The completion ratio xi defines the executed part of each task i ∈ N . Completion ratio value xi = 1 corresponds to full completion of task i ∈ N , xi = 0 correspond to rejection, and all the other values in (0, 1) correspond to partial execution (preemption). The required resources are consumed in proportion to completion ratio of this job xi ∈ [0, 1], i.e. amount rij xi of each resource j ∈ R is needed.
The goal is to determine the vector X = {xi} of completion ratios such that the aggregate amount of consumed resources is maximized ∑j∈R ∑i∈N xirij → max and the resource constraints ∑i∈N xirij ≤ rj ∀j ∈ R are satisfied. 3
In this section we will examine the case of two resources. As will be shown later, this problem can be solved in polynomial time. Let us denote the available amounts of resources as A, B and resource consumption amounts as ai, bi. We will also associate each task i ∈ N with a vector s⃗i = (ai, bi) in a two-dimensional rectangular Cartesian coordinate system. For the sake of convenience, here and below we will consider N = {1, . . . , n}, where n is the total number of tasks. 3.1
Let us reformulate the problem in a formal manner: given a pair of positive real numbers A, B ∈ R+ and a list of tasks described by a set N = {1, . . . , n} of indices and set S = {s⃗i} ⊂ R+2, i ∈ N of vectors s⃗i = (ai, bi) on a two-dimensional rectangular Cartesian coordinate system, find vector X⃗ = {xi} ∈ Rn subject to constraints A − ∑i∈N aixi ≥ 0, B − ∑i∈N bixi ≥ 0, xi ∈ [0, 1] with objective function ∑i∈N aixi + ∑i∈N bixi → max.
Consider the classical ”0-1” knapsack problem, which is known to be N P -hard, and can be solved in pseudopolynomial time [Pisinger, 1997]. If boolean decision variables are replaced with real decision variables (knapsack with fractions), the problem becomes solvable in polynomial time, as was shown by Dantzig [Dantzig, 1957]. The problem of estimating resource loads can also be regarded as a variant of subset sum (or vector sum) problem, which is essentially a special case of the knapsack problem such that the cost of any item is equal to the weight of this item.

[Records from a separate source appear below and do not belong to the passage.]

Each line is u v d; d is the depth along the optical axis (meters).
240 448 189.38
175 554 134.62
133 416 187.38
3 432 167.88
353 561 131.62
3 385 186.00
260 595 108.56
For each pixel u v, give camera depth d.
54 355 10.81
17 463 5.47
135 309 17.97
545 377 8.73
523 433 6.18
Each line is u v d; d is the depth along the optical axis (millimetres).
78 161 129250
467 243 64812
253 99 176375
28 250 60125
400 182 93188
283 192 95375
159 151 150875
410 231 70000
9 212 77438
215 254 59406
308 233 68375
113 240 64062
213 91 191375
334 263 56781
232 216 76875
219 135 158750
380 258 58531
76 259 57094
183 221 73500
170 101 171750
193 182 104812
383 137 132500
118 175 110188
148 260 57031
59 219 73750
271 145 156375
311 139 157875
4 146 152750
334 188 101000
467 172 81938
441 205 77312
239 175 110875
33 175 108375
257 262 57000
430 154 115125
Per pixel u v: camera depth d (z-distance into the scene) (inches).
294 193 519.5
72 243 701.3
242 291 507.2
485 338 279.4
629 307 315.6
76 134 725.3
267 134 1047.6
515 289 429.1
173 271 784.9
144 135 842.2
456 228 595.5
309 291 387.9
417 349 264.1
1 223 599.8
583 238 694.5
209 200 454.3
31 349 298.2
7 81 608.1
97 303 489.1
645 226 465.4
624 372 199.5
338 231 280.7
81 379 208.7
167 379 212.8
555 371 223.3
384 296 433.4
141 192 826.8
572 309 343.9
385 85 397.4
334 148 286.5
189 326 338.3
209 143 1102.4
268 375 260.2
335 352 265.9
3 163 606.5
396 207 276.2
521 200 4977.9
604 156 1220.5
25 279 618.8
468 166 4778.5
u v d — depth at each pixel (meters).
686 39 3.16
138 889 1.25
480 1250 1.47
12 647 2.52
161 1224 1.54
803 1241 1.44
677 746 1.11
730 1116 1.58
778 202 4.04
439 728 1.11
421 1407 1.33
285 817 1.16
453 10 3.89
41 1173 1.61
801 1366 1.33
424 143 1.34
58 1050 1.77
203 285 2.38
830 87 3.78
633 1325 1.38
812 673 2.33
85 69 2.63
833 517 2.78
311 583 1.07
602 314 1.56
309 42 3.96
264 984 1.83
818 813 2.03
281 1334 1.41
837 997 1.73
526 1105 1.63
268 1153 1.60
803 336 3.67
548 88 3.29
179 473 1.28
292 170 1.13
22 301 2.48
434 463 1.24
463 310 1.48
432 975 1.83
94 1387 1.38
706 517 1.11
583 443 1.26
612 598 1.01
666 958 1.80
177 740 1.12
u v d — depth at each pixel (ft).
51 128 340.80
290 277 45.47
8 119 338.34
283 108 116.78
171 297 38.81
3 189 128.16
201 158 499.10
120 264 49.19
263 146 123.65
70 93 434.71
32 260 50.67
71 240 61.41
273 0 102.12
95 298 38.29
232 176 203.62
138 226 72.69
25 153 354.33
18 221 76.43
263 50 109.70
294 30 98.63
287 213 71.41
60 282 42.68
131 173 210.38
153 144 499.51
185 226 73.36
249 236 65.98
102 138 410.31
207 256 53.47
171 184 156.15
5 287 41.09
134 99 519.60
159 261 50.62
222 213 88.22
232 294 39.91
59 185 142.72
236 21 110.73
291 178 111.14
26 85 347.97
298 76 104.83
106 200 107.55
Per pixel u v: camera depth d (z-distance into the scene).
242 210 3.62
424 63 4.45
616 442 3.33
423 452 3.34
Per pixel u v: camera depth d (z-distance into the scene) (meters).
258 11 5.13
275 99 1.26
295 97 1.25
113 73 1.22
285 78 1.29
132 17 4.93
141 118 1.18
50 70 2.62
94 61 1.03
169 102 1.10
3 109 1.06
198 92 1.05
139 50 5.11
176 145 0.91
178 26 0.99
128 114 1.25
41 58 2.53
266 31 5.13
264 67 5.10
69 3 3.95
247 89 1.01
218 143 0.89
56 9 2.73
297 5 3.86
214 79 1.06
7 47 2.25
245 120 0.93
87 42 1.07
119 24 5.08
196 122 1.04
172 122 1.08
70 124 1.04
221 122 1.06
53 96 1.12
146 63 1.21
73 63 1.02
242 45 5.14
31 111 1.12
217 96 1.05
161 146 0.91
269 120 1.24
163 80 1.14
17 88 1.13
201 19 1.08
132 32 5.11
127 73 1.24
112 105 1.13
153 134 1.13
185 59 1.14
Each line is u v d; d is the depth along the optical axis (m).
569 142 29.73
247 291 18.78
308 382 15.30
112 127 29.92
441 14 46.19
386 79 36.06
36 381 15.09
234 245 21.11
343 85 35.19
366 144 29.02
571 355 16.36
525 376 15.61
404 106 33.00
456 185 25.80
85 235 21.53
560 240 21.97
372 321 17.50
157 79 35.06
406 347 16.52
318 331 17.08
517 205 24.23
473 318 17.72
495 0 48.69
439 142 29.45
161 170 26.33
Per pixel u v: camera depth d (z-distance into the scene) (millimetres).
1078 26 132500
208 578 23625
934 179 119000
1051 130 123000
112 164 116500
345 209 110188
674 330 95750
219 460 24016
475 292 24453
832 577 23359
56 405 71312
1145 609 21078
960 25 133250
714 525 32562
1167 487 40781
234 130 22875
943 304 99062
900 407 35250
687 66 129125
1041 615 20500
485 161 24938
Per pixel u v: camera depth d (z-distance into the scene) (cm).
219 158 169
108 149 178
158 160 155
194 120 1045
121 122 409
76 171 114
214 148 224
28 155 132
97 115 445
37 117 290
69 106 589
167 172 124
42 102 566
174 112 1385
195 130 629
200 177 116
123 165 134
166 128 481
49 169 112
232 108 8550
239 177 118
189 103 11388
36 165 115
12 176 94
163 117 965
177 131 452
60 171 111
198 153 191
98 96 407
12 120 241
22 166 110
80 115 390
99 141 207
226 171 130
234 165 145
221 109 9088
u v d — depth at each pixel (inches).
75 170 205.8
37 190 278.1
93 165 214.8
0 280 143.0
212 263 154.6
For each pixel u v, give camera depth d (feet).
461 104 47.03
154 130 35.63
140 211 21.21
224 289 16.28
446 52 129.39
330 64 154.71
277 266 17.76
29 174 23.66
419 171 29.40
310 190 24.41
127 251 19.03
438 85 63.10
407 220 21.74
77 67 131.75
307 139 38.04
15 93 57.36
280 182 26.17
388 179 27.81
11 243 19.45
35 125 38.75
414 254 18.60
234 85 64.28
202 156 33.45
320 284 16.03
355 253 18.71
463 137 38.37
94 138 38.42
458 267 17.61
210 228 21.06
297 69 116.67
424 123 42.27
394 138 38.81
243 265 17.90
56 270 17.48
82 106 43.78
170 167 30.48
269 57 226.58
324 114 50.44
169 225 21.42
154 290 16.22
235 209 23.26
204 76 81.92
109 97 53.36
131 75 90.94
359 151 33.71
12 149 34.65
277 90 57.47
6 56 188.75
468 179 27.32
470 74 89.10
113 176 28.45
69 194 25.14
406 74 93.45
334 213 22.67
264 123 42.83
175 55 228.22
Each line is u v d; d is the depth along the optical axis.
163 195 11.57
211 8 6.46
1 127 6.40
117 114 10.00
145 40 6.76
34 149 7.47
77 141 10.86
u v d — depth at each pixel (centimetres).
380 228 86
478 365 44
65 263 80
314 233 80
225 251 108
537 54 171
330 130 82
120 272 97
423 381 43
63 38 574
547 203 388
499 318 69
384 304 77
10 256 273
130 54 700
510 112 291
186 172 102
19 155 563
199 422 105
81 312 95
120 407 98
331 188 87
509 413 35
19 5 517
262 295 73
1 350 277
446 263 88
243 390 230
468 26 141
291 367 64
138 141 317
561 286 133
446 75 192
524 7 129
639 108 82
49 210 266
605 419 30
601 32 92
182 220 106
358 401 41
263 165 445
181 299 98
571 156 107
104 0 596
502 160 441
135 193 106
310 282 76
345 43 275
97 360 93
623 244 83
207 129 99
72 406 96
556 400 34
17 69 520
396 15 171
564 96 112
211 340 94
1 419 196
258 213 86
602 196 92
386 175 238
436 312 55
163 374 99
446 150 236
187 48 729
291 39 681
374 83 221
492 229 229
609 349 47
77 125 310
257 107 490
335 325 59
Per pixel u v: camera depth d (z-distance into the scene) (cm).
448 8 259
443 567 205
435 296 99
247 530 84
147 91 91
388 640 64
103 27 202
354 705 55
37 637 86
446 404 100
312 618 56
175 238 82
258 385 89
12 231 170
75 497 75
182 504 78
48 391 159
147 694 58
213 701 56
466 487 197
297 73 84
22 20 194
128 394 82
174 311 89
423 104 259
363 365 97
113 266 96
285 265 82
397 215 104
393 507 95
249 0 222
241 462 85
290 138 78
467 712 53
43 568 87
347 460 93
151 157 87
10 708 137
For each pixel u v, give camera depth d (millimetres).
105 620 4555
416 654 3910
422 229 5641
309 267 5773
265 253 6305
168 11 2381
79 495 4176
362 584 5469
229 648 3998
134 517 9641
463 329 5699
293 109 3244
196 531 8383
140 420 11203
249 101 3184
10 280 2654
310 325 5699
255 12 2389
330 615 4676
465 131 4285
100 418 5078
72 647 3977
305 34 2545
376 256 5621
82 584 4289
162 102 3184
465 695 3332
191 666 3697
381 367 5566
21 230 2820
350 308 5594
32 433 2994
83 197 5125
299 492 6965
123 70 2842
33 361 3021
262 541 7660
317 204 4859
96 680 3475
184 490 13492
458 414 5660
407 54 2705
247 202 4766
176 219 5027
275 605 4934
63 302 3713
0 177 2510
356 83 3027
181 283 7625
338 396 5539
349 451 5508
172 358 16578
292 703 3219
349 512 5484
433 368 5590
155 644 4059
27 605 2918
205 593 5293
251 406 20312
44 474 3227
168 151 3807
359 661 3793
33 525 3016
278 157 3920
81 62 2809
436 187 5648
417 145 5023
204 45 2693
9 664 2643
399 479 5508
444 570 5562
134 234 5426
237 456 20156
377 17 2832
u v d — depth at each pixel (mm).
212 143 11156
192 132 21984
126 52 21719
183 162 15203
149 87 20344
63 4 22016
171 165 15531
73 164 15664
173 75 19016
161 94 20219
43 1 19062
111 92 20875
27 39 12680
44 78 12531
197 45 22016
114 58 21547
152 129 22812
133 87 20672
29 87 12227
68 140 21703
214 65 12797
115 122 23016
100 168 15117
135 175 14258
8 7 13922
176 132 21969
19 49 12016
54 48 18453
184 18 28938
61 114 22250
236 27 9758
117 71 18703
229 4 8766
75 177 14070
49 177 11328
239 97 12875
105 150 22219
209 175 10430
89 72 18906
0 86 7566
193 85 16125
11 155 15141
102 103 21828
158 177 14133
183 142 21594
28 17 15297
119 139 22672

Therefore, one-dimensional subset sum problem with fractions is also solvable in polynomial time. In [Baburin et al., 2007], a variant of vector sum problem is considered, and polynomial algorithms are presented for the case of arbitrary dimensionality. However, the problem considered in [Baburin et al., 2007] differs from the one considered in our article in that it does not involve any resource constraints, and the decision variables are boolean. All the problems mentioned above are related to the vector partitioning problem, which has been covered in [Onn et al., 1999]. Thus, the formulation of estimating resource loads problem takes the form of two-dimensional variant of subset sum problem with fractions. One can assume that since the one-dimensional subset sum problem with fractions is solvable in polynomial time, a polynomial approach to the two-dimensional variant should exist as well, on which we will elaborate further.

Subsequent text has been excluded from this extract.